Daryl Rhodes, a musician, teacher, director of the Northern Conservatory of Music and Performing Arts and driving force behind the Maine School for the Arts proposal, has been working for years on his dream of turning the former Freese’s Department Store building into an arts school. He has an idea of what the school should look like and how the community would benefit. He submitted a business plan in June to the city, and councilors responded by approving an option to proceed with work on Freese’s, to which Bangor currently holds title.
What the dream lacks is capital. Remodeling the decaying Freese’s building into the proposed school could cost between $8 million and $9 million. Even completing the first phase of the project, which would get the school started on the lower floors and be open to retail shops on the ground floor, would cost $2 million. The agreement with the city requires Mr. Rhodes to show he has at least $100,000 in cash or the equivalent before he can proceed.
He has, however, recommended that the city make a matching loan for the project of $525,000, which would be paid back over several decades, to make the undertaking more attractive for matching funds. There is one good reason to approve the loan — everyone would like to see a successful restoration in the downtown — and at least three more compelling reasons to reject it.

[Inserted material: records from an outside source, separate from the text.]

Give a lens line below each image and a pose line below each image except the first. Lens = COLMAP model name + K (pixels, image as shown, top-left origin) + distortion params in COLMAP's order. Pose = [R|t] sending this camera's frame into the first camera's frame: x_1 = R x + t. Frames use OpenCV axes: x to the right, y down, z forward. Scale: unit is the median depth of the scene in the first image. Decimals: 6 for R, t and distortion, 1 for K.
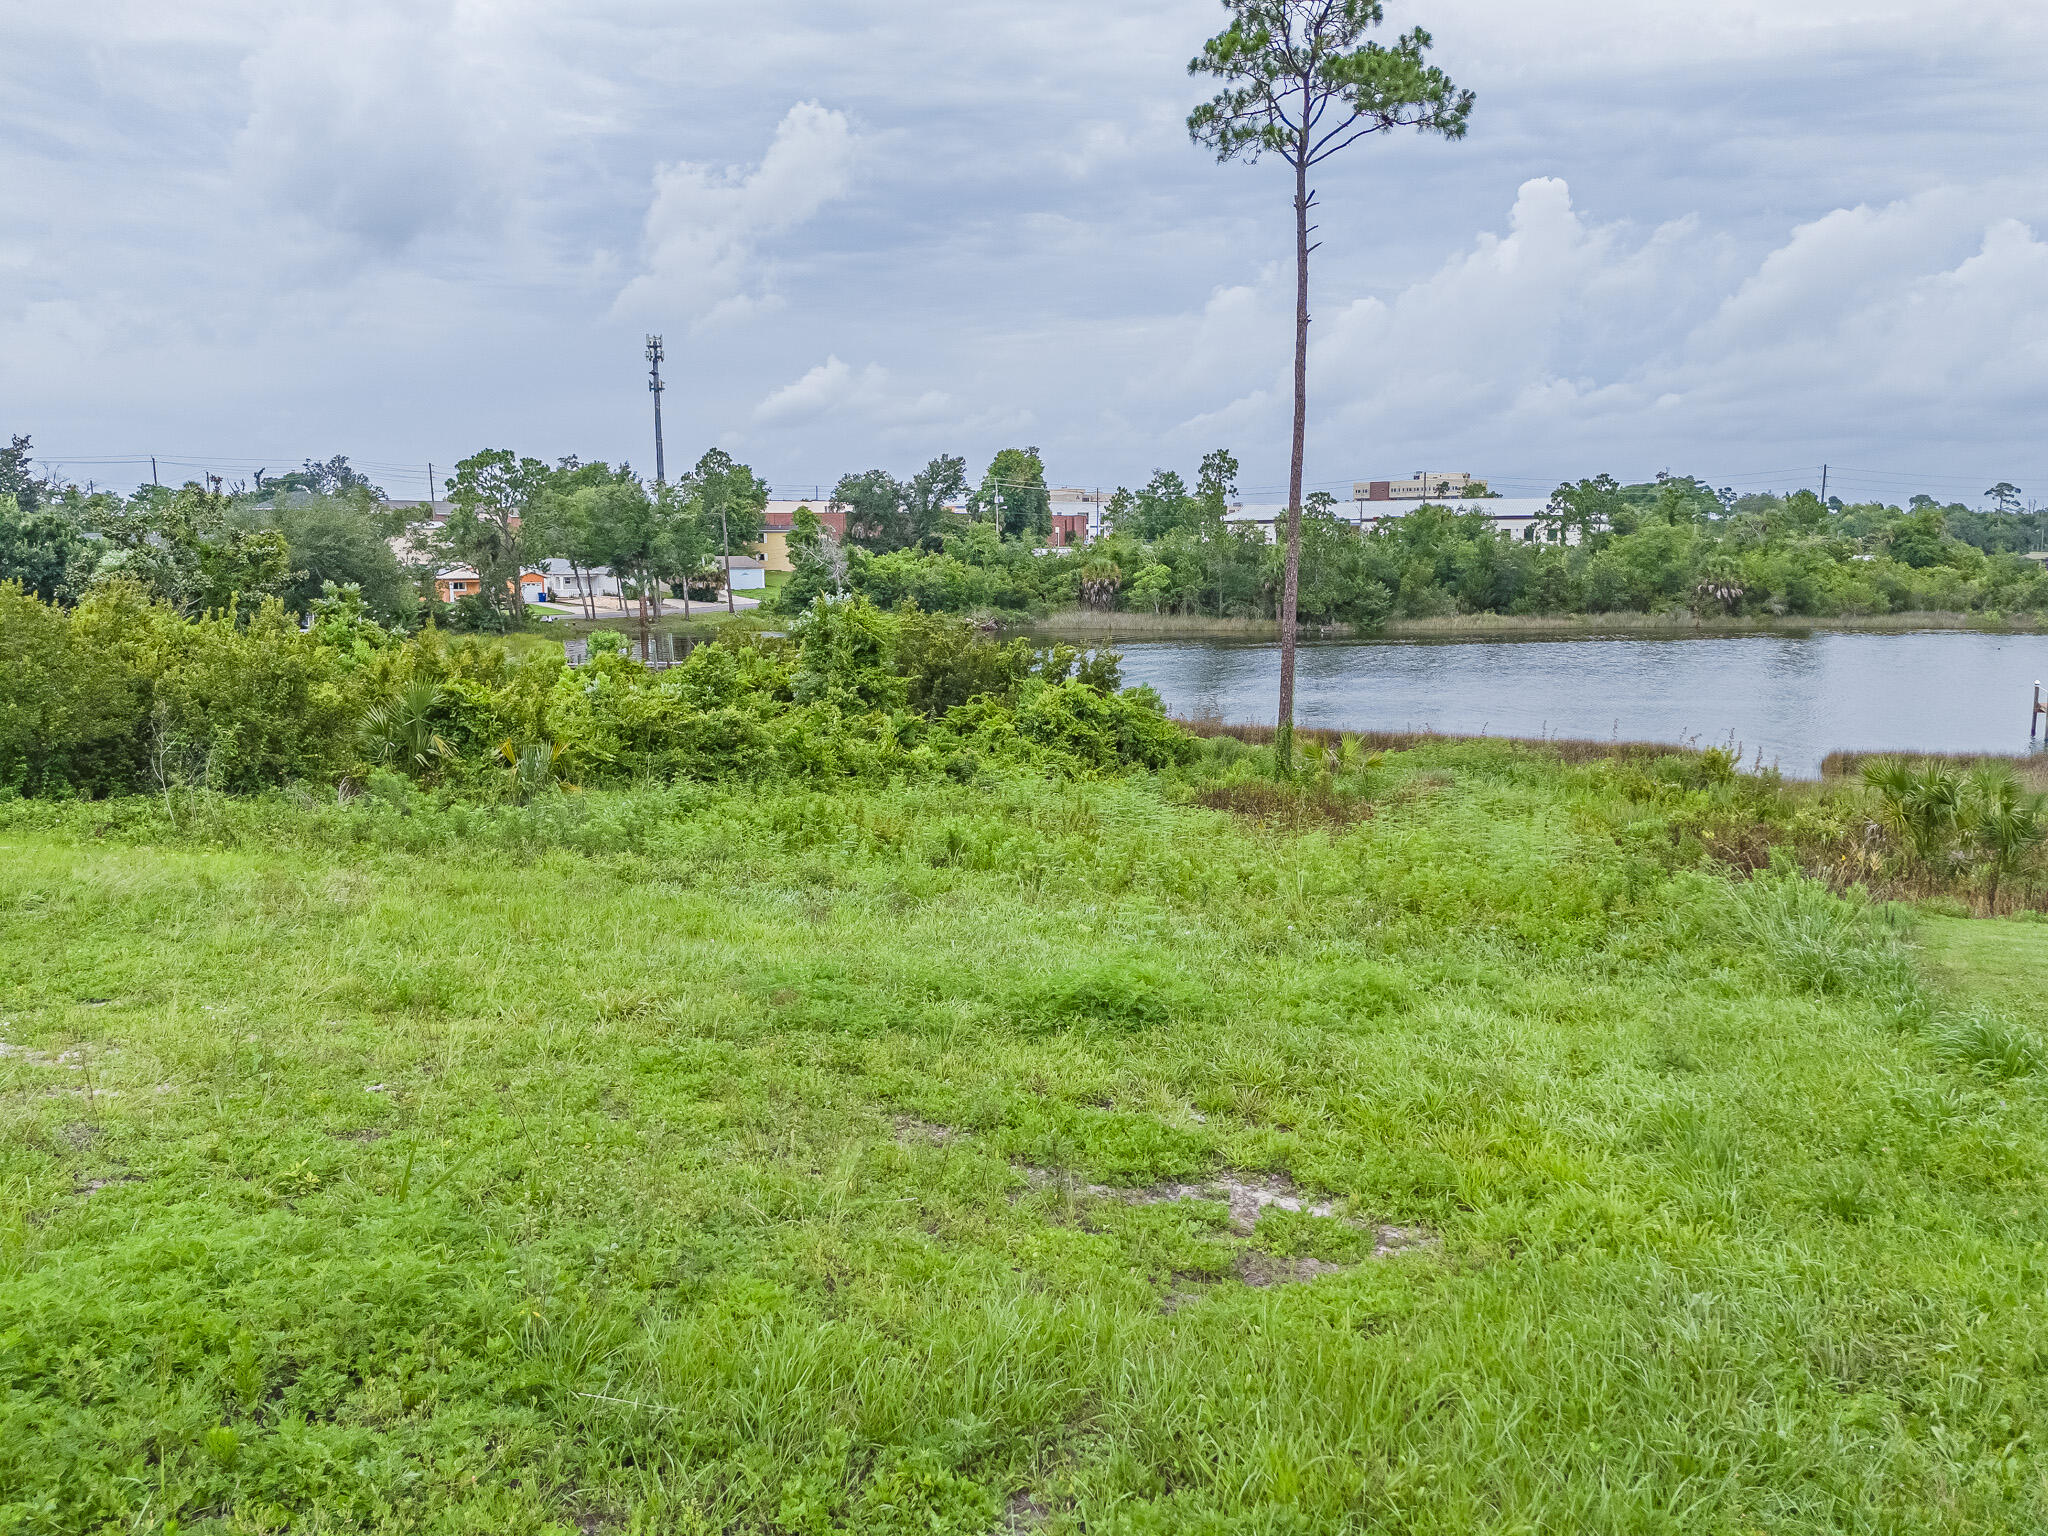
lens RADIAL K [[1506.6, 0, 1024.0], [0, 1506.6, 768.0], [0, 0, 1]] dist [0.081985, -0.085766]
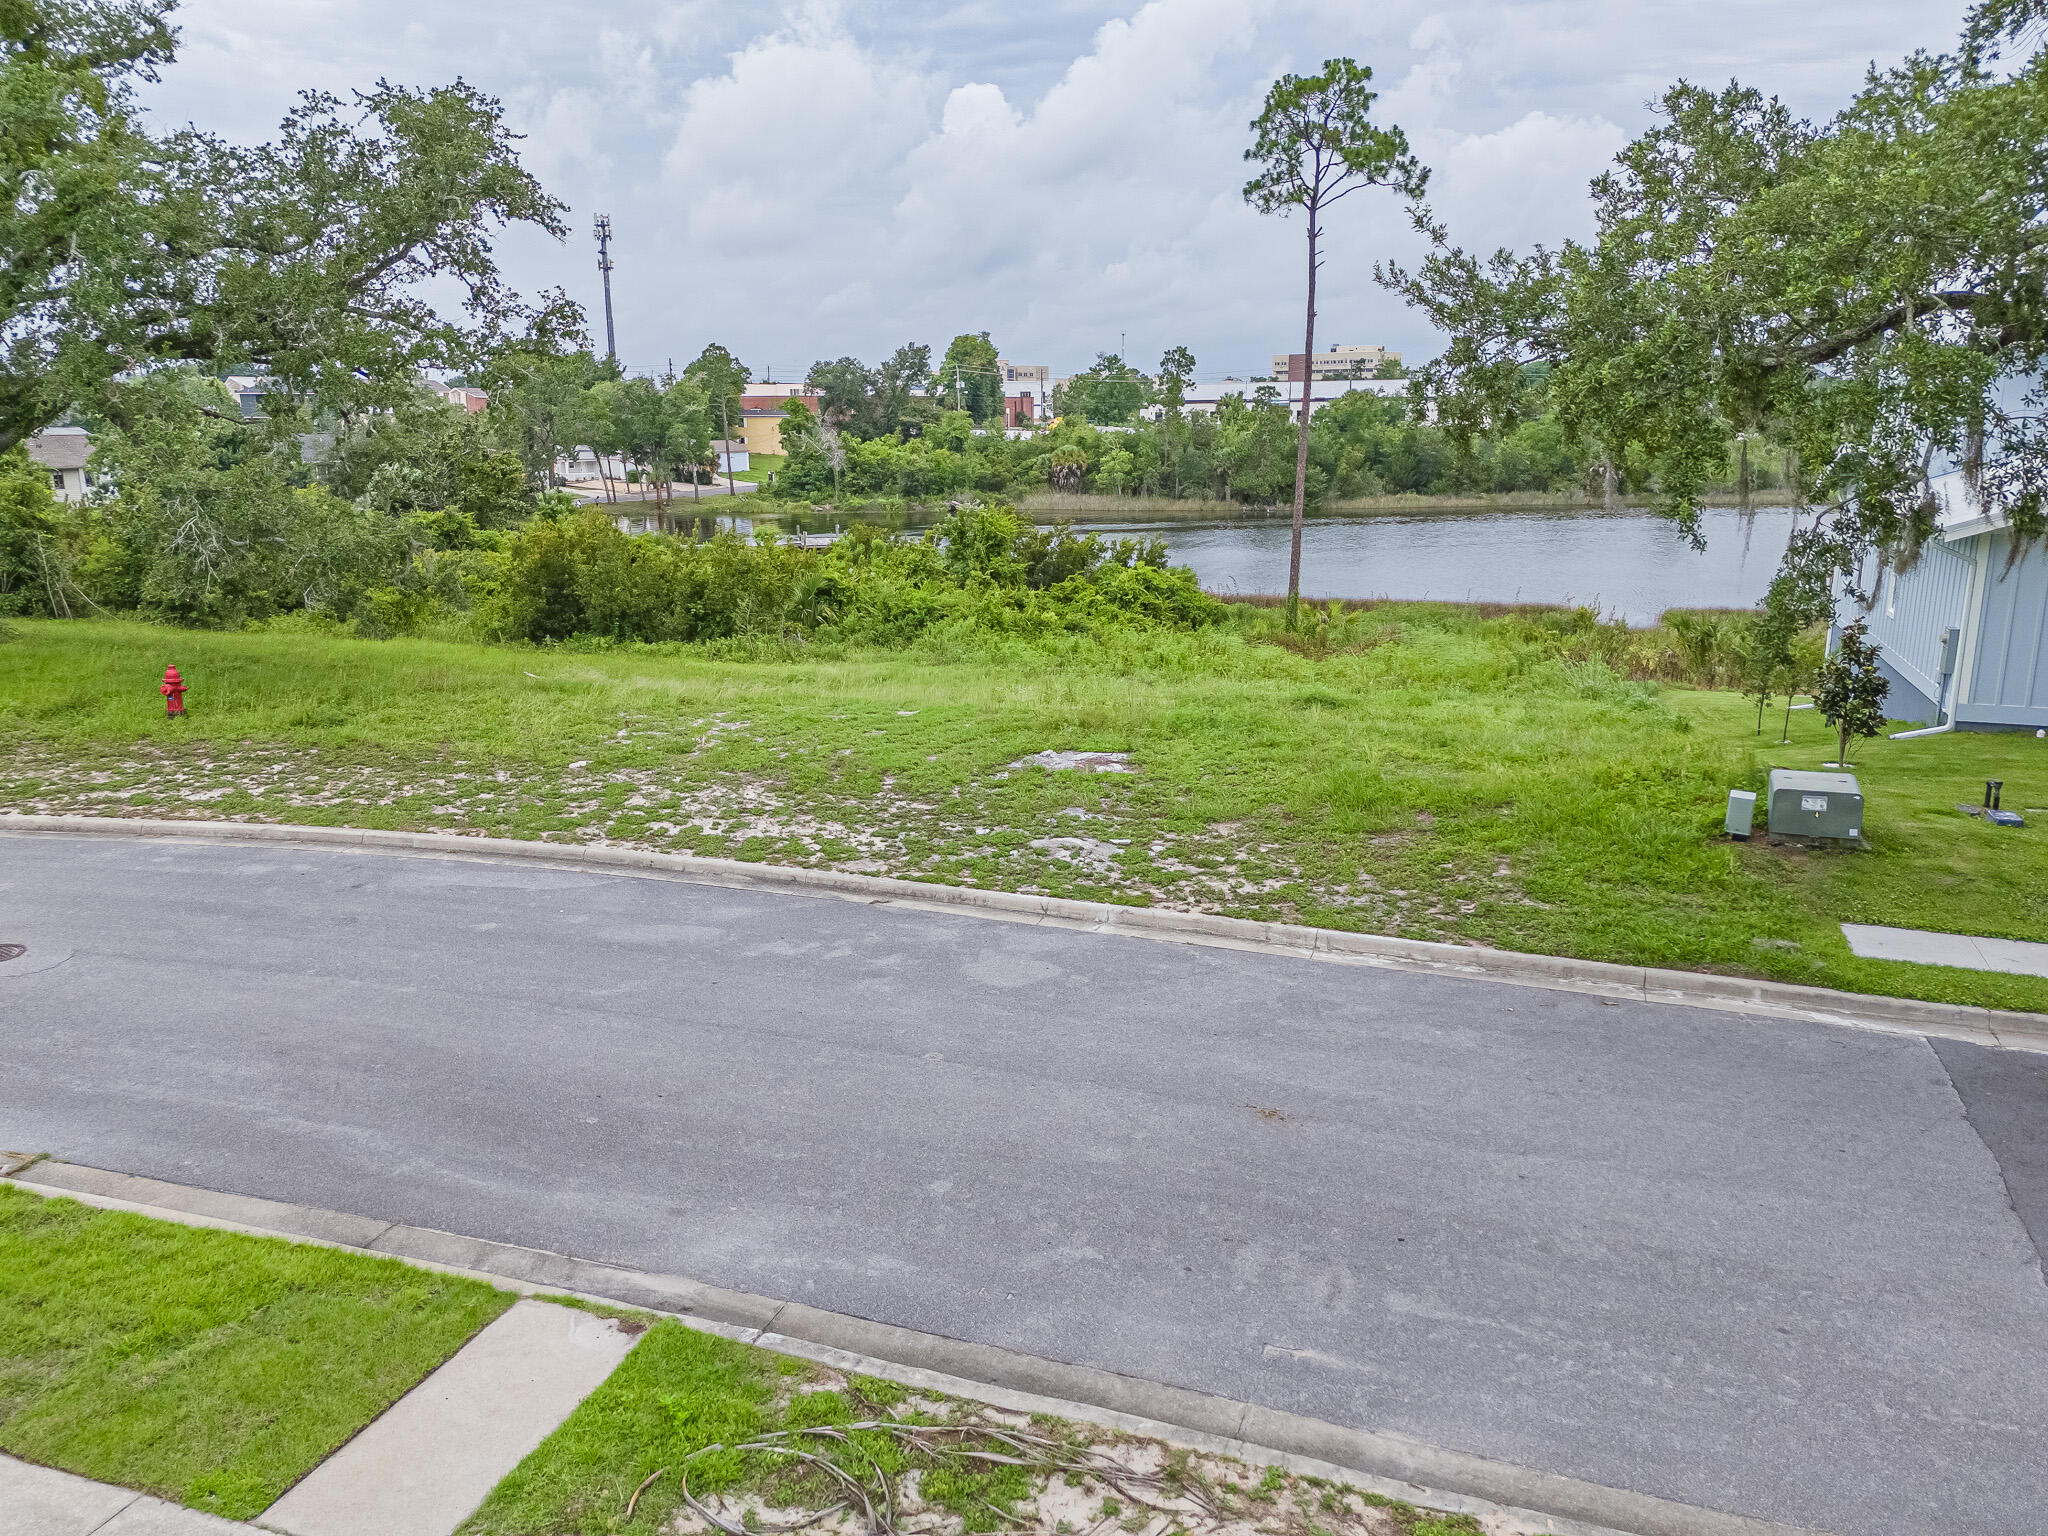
lens RADIAL K [[1506.6, 0, 1024.0], [0, 1506.6, 768.0], [0, 0, 1]] dist [0.081985, -0.085766]
pose [[0.998277, -0.016092, 0.056422, -0.051897], [0.011250, 0.996309, 0.085101, 0.003464], [-0.057583, -0.084320, 0.994774, -0.135321]]
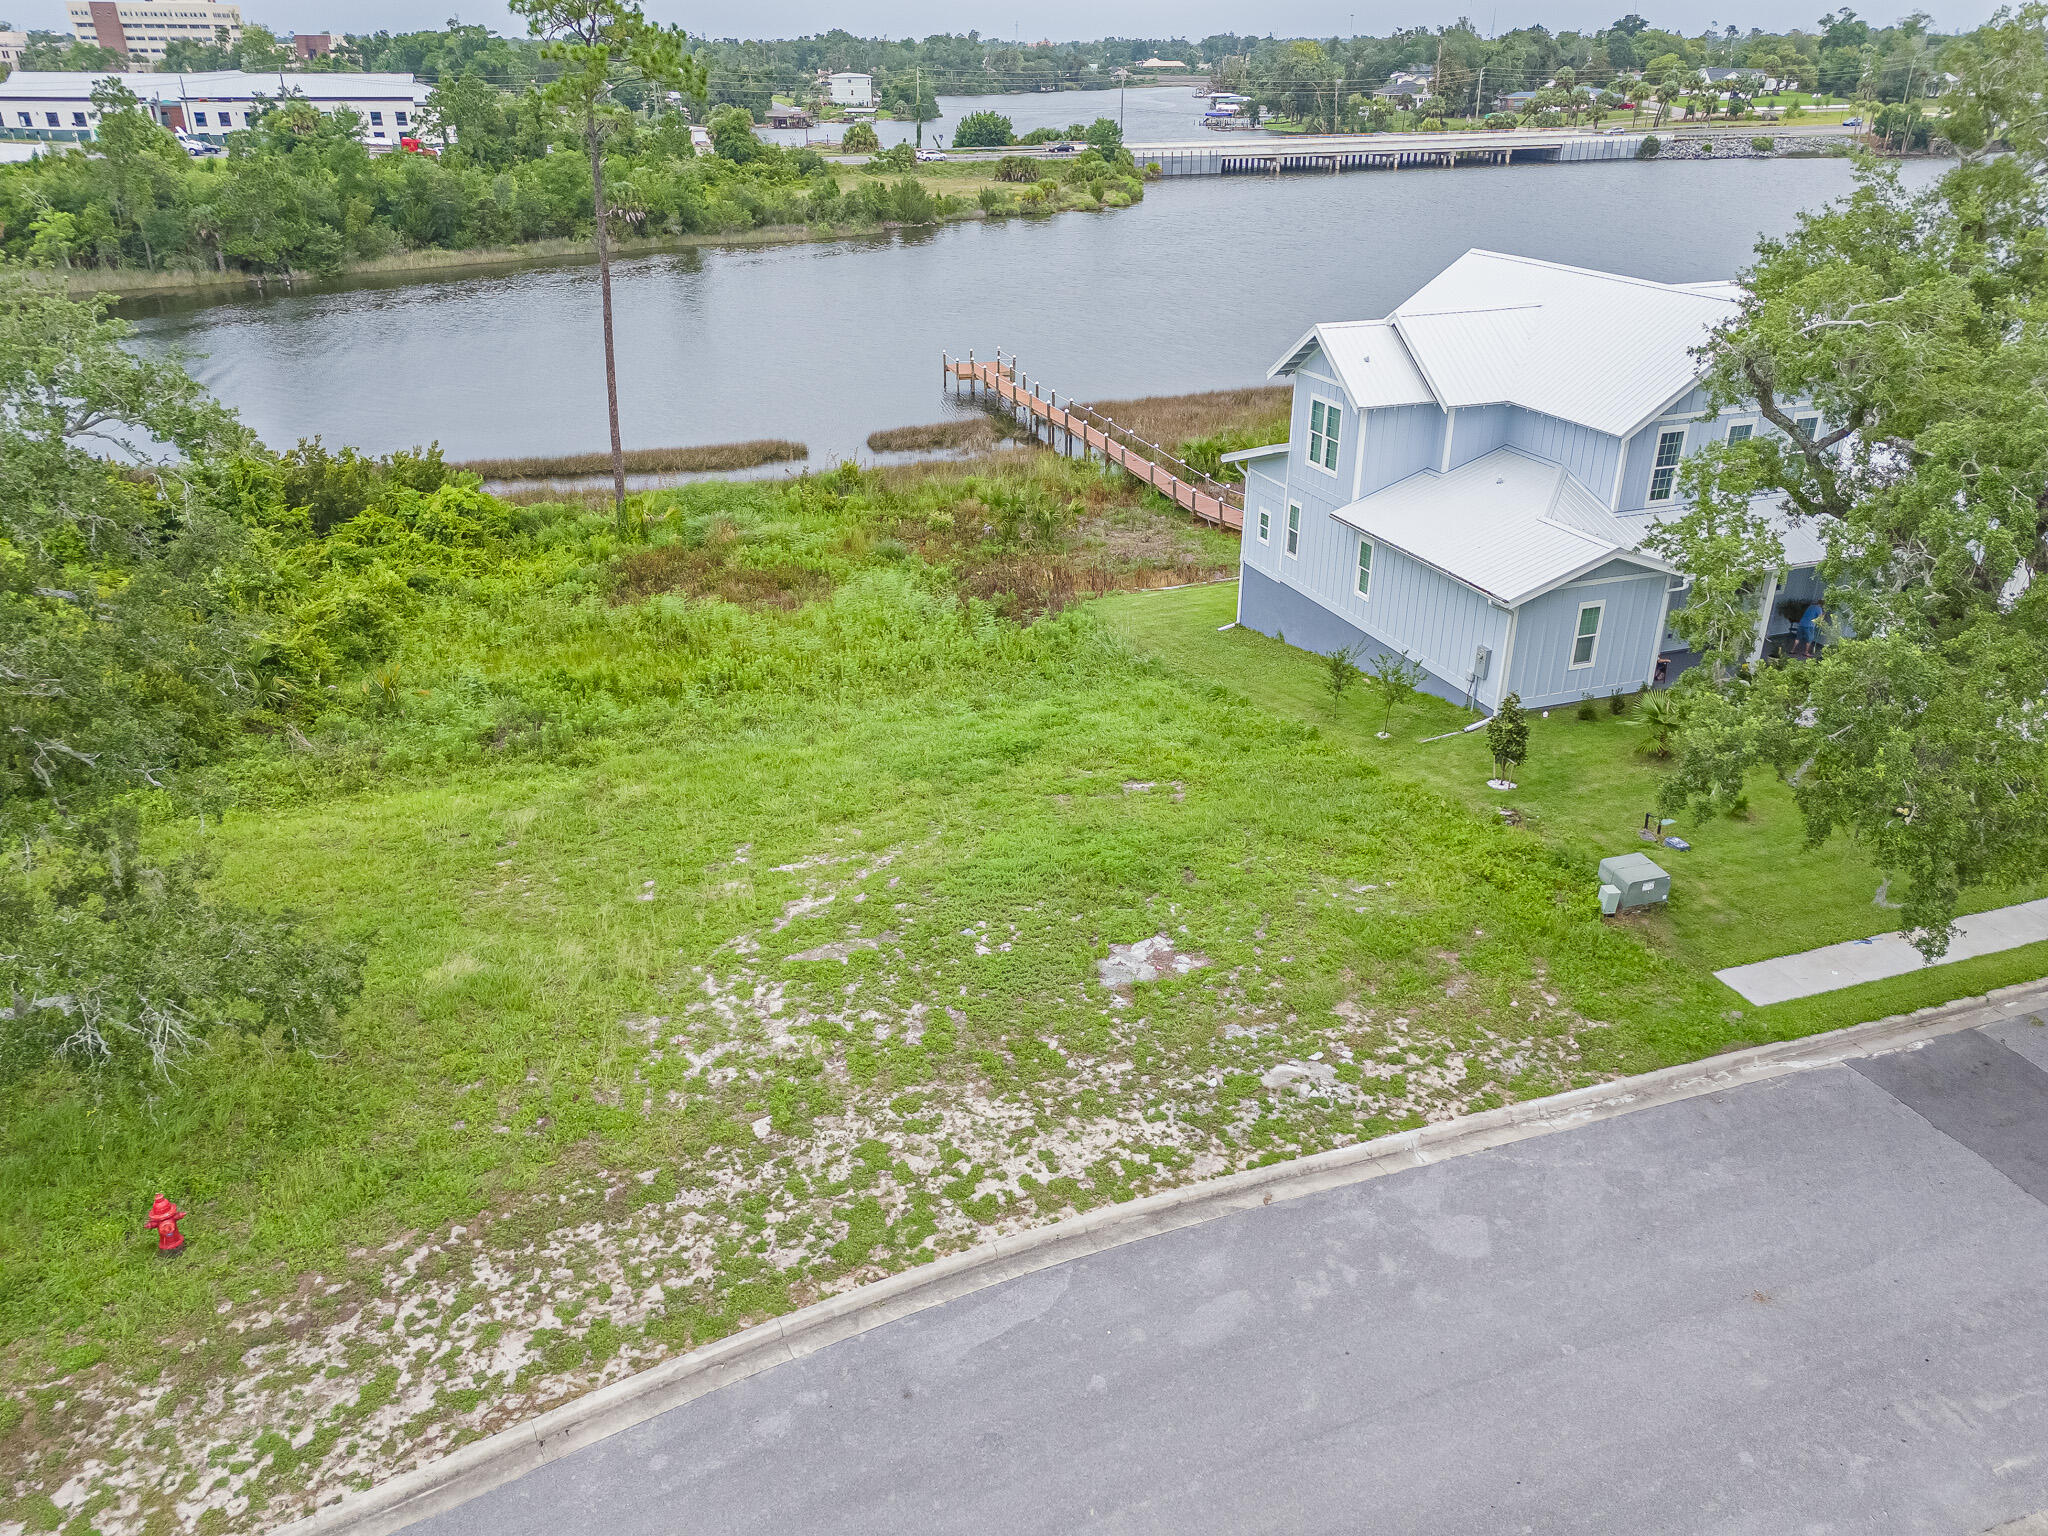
lens RADIAL K [[1506.6, 0, 1024.0], [0, 1506.6, 768.0], [0, 0, 1]] dist [0.081985, -0.085766]
pose [[0.732482, -0.291236, 0.615347, -0.153789], [0.100653, 0.940271, 0.325206, -0.066879], [-0.673304, -0.176272, 0.718046, -0.101262]]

The city already has extended itself on this project, offering technical assistance and, if mutually agreed upon conditions are met, selling the front portion of Freese’s to the project for $1. It agreed to grant the project $165,000 generated by the sale of the back portion of the building (which, in fairness, Mr. Rhodes helped arrange) currently being turned into apartments for senior citizens. It has encouraged the proposed arts school just as it has any other private endeavor. Asking the city to dip into tax dollars, however, asks too much.
The list of requests for city funding is long and growing. The waterfront. A baseball stadium. Possible expansion of the City Nursing Facility. Park restoration. A request to repair the city’s badly deteriorated sidewalks, a basic safety issue, turned up an estimated cost of $3 million. Bangor already is making difficult choices among what many people would consider minimal services.
When the City Council considered the school department’s last budget, Superintendent James Doughty walked councilors through the money requests line by line, explaining why each was important and justified. It would be contradictory for the council to deliberate over each item in the city’s school budget and then turn around and risk $525,000 on the possibility of a private school. (In any event, if there is money to be passed out, the Bangor school system’s well-respected arts and music programs could certainly come up with their own wish lists.)
No one likes to be the bearer of bad news, and the work done on the Maine School for the Arts to date has been heroic. If the option and interest exists for a less-expensive venue for the arts school, the city should work vigorously to help secure it. But money remains a daunting hurdle for school, and it is where the City Council should say no.